Adropin deficiency worsens HFD-induced metabolic defects

• Published in: Cell death & disease Vol. 8; no. 8; p. e3008
• Main Authors: Chen, Shi, Zeng, Kai, Liu, Qi-cai, Guo, Zheng, Zhang, Sheng, Chen, Xiao-rong, Lin, Jian-hua, Wen, Jun-ping, Zhao, Cheng-fei, Lin, Xin-hua, Gao, Feng
• Format: Journal Article
• Language: English
• Published: London Nature Publishing Group UK 01.08.2017; Springer Nature B.V; Nature Publishing Group
• Subjects: 38/23; 631/208/2489/144; 631/208/737; 692/699/1503/1712; 692/699/2743/137/773; Adipocytes; Animals; Antibodies; Biochemistry; Biomedical and Life Sciences; Blood Proteins - deficiency; Cell Biology; Cell Culture; Diabetes; Diabetes mellitus; Diabetes Mellitus, Type 2 - pathology; Diabetes Mellitus, Type 2 - therapy; Diet, High-Fat - adverse effects; Fat metabolism; Female; Genetic diversity; Homeostasis; Humans; Immunology; Intercellular Signaling Peptides and Proteins; Life Sciences; Lymphocytes T; Metabolic disorders; Mice; Mice, Inbred C57BL; Middle Aged; Nitric oxide; Nitric-oxide synthase; Obesity - complications; Obesity - pathology; Original; original-article; Pancreas; Pancreas - pathology; Peptides - deficiency; Phosphorylation; Proteins
• ISSN: 2041-4889; 2041-4889
• DOI: 10.1038/cddis.2017.362

The limited efficacy of current treatment methods and increased type 2 diabetes mellitus (T2DM) incidence constitute an incentive for investigating how metabolic homeostasis is maintained, to improve treatment efficacy and identify novel treatment methods. We analyzed a three-generation family of Chinese origin with the common feature of T2DM attacks and fatty pancreas (FP), alongside 19 unrelated patients with FP and 58 cases with T2DM for genetic variations in Enho , serum adropin, and relative T reg amounts. Functional studies with adropin knockout (AdrKO) in C57BL/6J mice were also performed.
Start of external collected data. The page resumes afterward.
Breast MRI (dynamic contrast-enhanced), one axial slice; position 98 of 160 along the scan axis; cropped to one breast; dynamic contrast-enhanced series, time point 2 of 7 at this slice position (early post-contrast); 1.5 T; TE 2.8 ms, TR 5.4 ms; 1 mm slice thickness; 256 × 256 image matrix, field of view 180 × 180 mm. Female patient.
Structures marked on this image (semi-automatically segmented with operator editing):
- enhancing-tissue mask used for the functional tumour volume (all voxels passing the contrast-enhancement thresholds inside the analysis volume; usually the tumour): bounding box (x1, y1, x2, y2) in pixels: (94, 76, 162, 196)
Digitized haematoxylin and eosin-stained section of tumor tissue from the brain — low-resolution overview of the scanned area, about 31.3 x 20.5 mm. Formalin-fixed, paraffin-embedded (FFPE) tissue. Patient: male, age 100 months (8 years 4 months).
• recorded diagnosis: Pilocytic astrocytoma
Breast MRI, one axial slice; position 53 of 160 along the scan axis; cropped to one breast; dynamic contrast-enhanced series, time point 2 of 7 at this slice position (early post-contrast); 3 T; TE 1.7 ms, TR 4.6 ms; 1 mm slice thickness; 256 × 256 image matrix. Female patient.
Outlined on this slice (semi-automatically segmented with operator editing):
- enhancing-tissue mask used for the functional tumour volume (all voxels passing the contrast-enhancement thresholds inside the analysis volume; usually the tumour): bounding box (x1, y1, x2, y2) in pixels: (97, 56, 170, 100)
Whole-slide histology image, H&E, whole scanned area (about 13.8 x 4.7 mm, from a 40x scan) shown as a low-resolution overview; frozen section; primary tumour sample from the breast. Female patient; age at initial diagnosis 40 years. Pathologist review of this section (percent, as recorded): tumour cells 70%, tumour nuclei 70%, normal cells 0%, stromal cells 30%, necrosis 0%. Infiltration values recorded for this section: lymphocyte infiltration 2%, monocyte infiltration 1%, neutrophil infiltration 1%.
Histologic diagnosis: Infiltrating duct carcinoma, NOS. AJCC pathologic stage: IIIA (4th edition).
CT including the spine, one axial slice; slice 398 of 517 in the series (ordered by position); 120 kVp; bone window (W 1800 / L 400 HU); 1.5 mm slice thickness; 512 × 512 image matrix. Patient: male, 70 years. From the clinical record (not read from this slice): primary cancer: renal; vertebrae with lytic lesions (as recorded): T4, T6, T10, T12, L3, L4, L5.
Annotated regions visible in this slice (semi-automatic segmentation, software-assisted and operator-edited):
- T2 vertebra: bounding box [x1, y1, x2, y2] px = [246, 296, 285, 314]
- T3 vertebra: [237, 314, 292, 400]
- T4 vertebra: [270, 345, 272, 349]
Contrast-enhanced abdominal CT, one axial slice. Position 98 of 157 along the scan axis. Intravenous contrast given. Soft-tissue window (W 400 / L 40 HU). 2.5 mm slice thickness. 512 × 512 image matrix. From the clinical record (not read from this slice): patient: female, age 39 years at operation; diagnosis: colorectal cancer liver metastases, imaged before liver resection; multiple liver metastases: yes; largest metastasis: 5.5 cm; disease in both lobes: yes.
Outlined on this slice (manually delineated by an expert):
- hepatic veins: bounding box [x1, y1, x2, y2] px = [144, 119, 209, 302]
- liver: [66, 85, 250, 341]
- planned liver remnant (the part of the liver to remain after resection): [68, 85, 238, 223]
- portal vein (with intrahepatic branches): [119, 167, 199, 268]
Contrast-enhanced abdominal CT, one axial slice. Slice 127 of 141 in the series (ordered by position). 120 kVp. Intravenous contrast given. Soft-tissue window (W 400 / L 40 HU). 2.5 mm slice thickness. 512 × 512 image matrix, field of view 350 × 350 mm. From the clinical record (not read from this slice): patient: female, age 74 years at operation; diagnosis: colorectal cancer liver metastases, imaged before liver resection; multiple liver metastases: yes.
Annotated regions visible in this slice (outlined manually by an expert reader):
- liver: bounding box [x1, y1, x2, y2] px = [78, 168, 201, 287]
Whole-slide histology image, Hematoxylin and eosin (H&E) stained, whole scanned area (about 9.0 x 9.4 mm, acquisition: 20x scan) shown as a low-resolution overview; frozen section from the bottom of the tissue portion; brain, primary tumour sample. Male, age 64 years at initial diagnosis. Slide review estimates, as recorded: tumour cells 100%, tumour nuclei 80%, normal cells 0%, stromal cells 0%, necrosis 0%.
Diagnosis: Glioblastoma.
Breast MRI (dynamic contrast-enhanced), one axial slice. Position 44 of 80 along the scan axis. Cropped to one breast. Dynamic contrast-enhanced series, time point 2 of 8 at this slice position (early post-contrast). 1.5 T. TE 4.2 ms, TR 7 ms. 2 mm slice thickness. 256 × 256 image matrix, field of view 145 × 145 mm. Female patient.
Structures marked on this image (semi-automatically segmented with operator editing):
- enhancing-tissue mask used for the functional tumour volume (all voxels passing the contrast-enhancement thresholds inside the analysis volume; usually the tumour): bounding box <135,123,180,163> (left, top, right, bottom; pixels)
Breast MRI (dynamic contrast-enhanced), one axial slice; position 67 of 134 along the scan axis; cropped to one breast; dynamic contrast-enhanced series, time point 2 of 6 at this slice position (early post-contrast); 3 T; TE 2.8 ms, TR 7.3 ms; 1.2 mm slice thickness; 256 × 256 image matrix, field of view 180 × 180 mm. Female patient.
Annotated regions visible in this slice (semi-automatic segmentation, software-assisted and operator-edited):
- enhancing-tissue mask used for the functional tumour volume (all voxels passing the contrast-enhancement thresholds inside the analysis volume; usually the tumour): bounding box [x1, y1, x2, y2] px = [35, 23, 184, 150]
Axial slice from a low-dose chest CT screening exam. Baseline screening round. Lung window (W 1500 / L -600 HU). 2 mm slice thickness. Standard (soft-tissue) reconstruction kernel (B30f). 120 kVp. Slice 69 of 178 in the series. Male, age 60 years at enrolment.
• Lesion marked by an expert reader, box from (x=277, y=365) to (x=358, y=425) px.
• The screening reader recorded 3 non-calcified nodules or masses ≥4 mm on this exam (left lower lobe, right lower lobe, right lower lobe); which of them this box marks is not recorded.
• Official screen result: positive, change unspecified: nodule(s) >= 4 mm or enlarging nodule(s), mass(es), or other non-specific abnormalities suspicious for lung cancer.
It showed serum adropin levels were significantly lower in FP and T2DM patients than in healthy subjects; relative T reg amounts were also significantly decreased in FP and T2DM patients, and positively associated with adropin ( r =0.7220, P =0.0001). Sequencing revealed that the patients shared a Cys56Trp mutation in Enho . In vivo , adropin-deficiency was associated with increased severity of glucose homeostasis impairment and fat metabolism disorder. AdrKO mice exhibited reduced endothelial nitric oxide synthase (eNOS) phosphorylation (Ser1177), impaired glycosphingolipid biosynthesis, adipocytes infiltrating, and loss of T reg , and developed FP and T2DM. Adropin-deficiency contributed to loss of T reg and the development of FP disease and T2DM.